德国精英贵族式的学术教育,终归是与中国民国时代一同远去,“民主”的扩张,已侵入了大学,学术已不再是学者自己的事情,而与公众民主息息相关。
(二)、以学术为业的内部困难
上文这是学术的外部条件,而在个人的志向上,韦伯的时代已经开始,学术专业化的浪潮。
个人只有彻底的专业化,才能取得一些成就,而学术必须迫使自己相信,灵魂的命运取决于眼前一段草稿上自己的推断正确。如此,即便摒弃了外界的嘲讽,内心的孤寂,而一腔热情,专注工作,却依旧不能保证一些成就。在这热情与工作的结合中,只有诱发了那些不期而至的灵感与迷狂,才会产生让人折服的美感。
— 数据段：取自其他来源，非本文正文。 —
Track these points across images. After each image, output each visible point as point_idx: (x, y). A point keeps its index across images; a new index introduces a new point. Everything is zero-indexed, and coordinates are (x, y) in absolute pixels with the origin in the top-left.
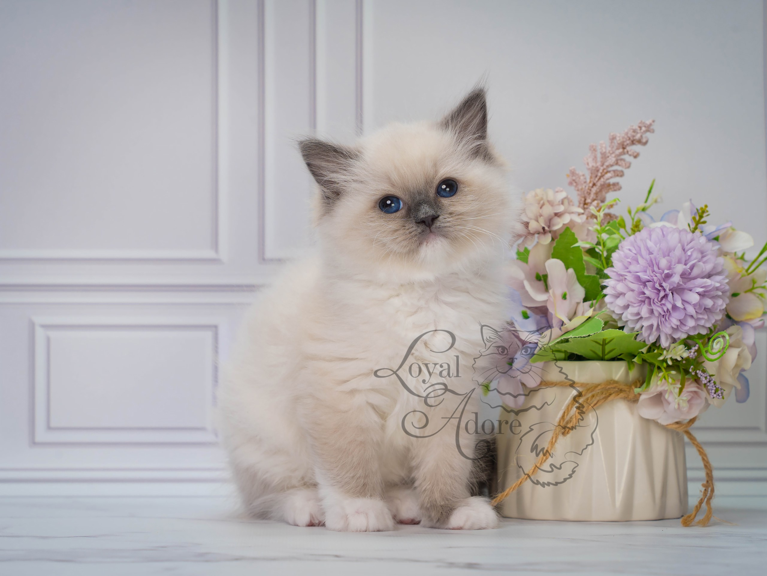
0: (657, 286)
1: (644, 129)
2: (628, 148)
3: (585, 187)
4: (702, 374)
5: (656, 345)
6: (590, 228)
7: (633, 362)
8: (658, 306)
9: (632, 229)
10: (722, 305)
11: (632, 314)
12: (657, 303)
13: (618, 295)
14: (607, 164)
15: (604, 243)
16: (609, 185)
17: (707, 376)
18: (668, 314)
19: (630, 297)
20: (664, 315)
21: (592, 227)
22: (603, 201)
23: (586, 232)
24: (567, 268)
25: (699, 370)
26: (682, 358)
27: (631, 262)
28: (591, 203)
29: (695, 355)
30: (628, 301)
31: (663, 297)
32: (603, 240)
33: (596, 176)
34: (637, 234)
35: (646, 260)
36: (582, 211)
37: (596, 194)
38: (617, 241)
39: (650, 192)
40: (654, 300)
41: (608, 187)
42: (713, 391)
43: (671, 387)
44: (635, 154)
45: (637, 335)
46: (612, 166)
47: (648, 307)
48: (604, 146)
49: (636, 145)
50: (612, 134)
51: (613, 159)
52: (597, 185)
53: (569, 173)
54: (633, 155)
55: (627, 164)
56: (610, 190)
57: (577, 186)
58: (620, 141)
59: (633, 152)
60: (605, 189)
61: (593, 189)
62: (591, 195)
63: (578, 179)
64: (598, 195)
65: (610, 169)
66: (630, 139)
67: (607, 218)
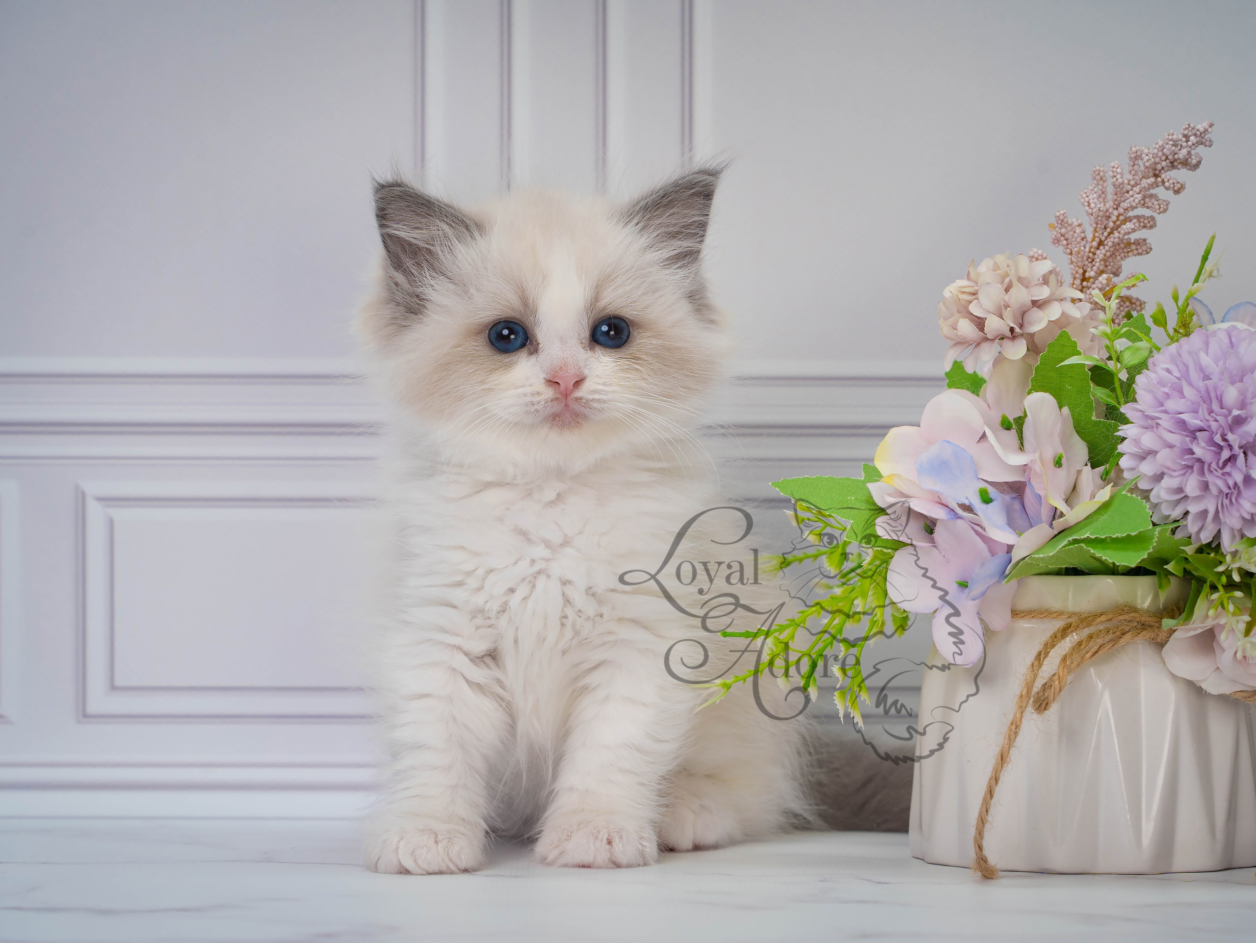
0: (1218, 439)
1: (1192, 138)
2: (1165, 176)
3: (1085, 247)
5: (1213, 546)
6: (1093, 330)
8: (1218, 477)
9: (1177, 330)
11: (1169, 491)
12: (1216, 470)
13: (1145, 455)
14: (1125, 205)
15: (1117, 356)
16: (1129, 244)
18: (1236, 492)
19: (1165, 457)
20: (1228, 493)
21: (1098, 328)
22: (1117, 274)
24: (1060, 408)
27: (1169, 394)
28: (1096, 278)
30: (1161, 465)
31: (1228, 460)
32: (1117, 351)
33: (1105, 228)
34: (1184, 340)
35: (1199, 391)
36: (1078, 294)
37: (1105, 260)
38: (1145, 353)
39: (1205, 258)
40: (1210, 465)
41: (1127, 247)
43: (1233, 621)
44: (1178, 186)
45: (1176, 529)
46: (1133, 208)
47: (1199, 478)
48: (1119, 170)
49: (1179, 169)
50: (1134, 149)
51: (1137, 196)
52: (1107, 245)
53: (1053, 221)
54: (1173, 188)
55: (1162, 206)
56: (1130, 254)
57: (1069, 246)
58: (1150, 162)
59: (1174, 184)
60: (1121, 251)
61: (1098, 252)
62: (1096, 262)
63: (1071, 233)
64: (1108, 264)
65: (1131, 214)
66: (1167, 158)
67: (1125, 306)
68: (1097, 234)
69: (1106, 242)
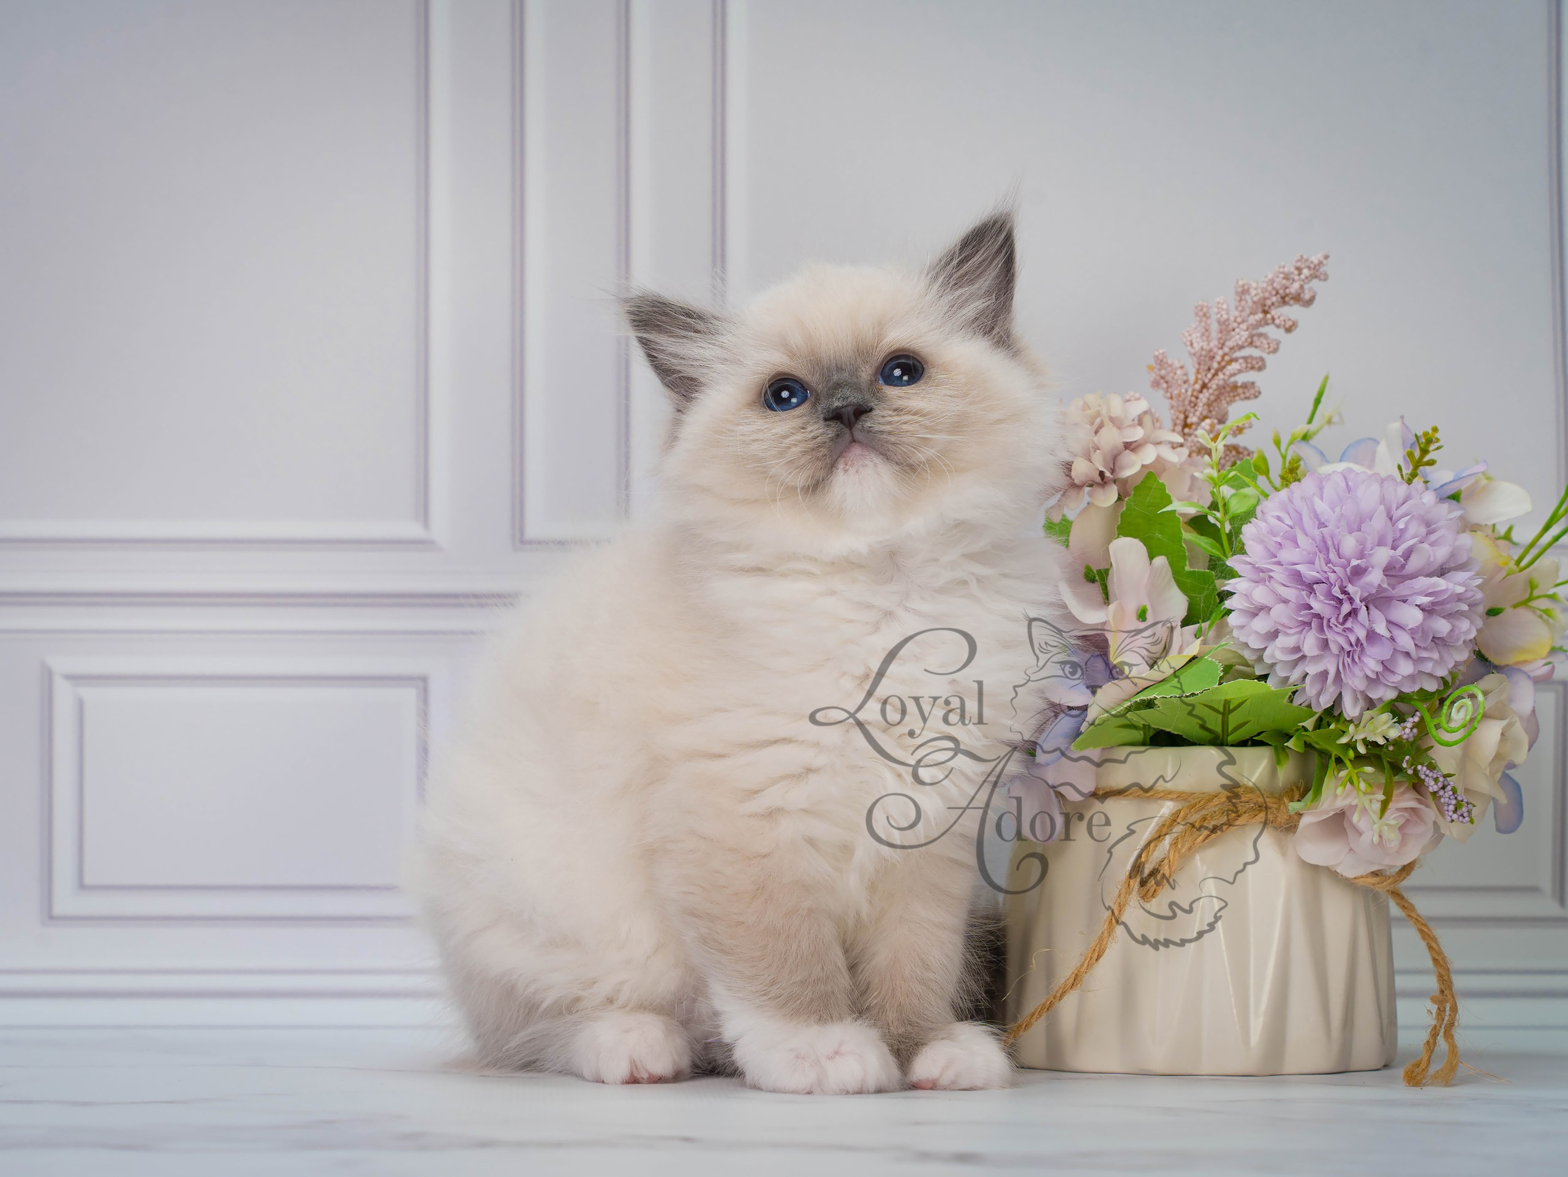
0: (1336, 591)
1: (1306, 272)
2: (1274, 312)
3: (1187, 391)
4: (1428, 772)
5: (1333, 713)
6: (1196, 474)
7: (1284, 749)
8: (1338, 633)
9: (1282, 478)
10: (1469, 631)
11: (1285, 650)
12: (1336, 626)
13: (1257, 611)
14: (1230, 344)
15: (1225, 505)
16: (1235, 387)
17: (1439, 776)
18: (1359, 649)
19: (1280, 614)
20: (1350, 651)
21: (1202, 472)
22: (1222, 421)
23: (1187, 483)
24: (1151, 557)
25: (1422, 765)
26: (1387, 740)
27: (1282, 544)
28: (1198, 424)
29: (1414, 734)
30: (1276, 623)
31: (1349, 614)
32: (1223, 498)
33: (1209, 369)
34: (1294, 486)
36: (1181, 440)
37: (1209, 405)
38: (1253, 501)
39: (1318, 401)
40: (1329, 621)
41: (1233, 391)
42: (1452, 808)
43: (1365, 800)
44: (1289, 324)
45: (1294, 693)
46: (1241, 347)
47: (1318, 635)
48: (1225, 306)
49: (1291, 305)
50: (1241, 283)
51: (1243, 333)
52: (1211, 387)
53: (1152, 362)
54: (1284, 326)
55: (1271, 345)
56: (1237, 398)
57: (1170, 390)
58: (1258, 297)
59: (1285, 321)
60: (1226, 394)
61: (1201, 396)
62: (1199, 407)
63: (1171, 375)
64: (1212, 409)
65: (1238, 354)
66: (1277, 293)
67: (1231, 455)
68: (1199, 376)
69: (1209, 385)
而往往,这灵感取决于命运的恩赐。
(三)、以学术为业的意义 追问
只有在全身心的投入某一个学科之中,以艺术为例,不是将生活当做艺术,而是将艺术当做生活,才会焕发出“个性”。科学与学术,也只有在彻底的皈依之后,才会焕发出以学术为业之人独有的个性。
但科学与艺术终归不同。完美的艺术品不会被时代淘汰,与后来的完美也不会暗自伤悲,而科学的命运,让个人毕生的成就,在几十年间过时,科学的特殊意义在于科学请求被人超越,科学的意义就在于不停的进步。
但这是科学的意义,而非我们投身于其的意义,这也是在外部条件与内部灵感之外的第三个矛盾。
我们为何要投射于一个我们明知道自己的努力永远不可能达到学术的巅峰,自己创造性的工作将注定过时。
托尔斯泰对这个矛盾也曾有过论述,而由此引发对死亡的深思,个人的生活嵌入在无限的发展之中,这种发展永无终结,我们的生活里,每时每刻都涌现着新的知识,个人的知识永远不会完全追赶上时代,而死亡也只是个人知识的终结,除了我们个人,依旧有着无限的个人,个人的死亡没有了意义,而进一步说,文明生活对于我们,因为我们个人死亡的无意义,也变得毫无意义。
这无疑是一种悲哀的论调。而我们为何,明知文明的进步于我们个体没有意义,却依旧以学术献身,进一步来讲,就是要探讨,科学在我们人生中,到底有何价值。
柏拉图的洞穴故事,正因为回身看到了太阳、真理,才不理会影子、幻觉,而把握观念目的在于努力达到真的存在,但于韦伯时代的思潮,科学思维构造了一个以人为方式抽象出来的非现实世界,科学制造了人与真实的隔膜。
到了文艺复兴时代,实验的引入,成就了各个大学的学科建设,科学成为一门真正的艺术,迈向自然之路的通途,而韦伯时代的思潮亦说,我们大可直接去亲吻草地,感受自然的怀抱。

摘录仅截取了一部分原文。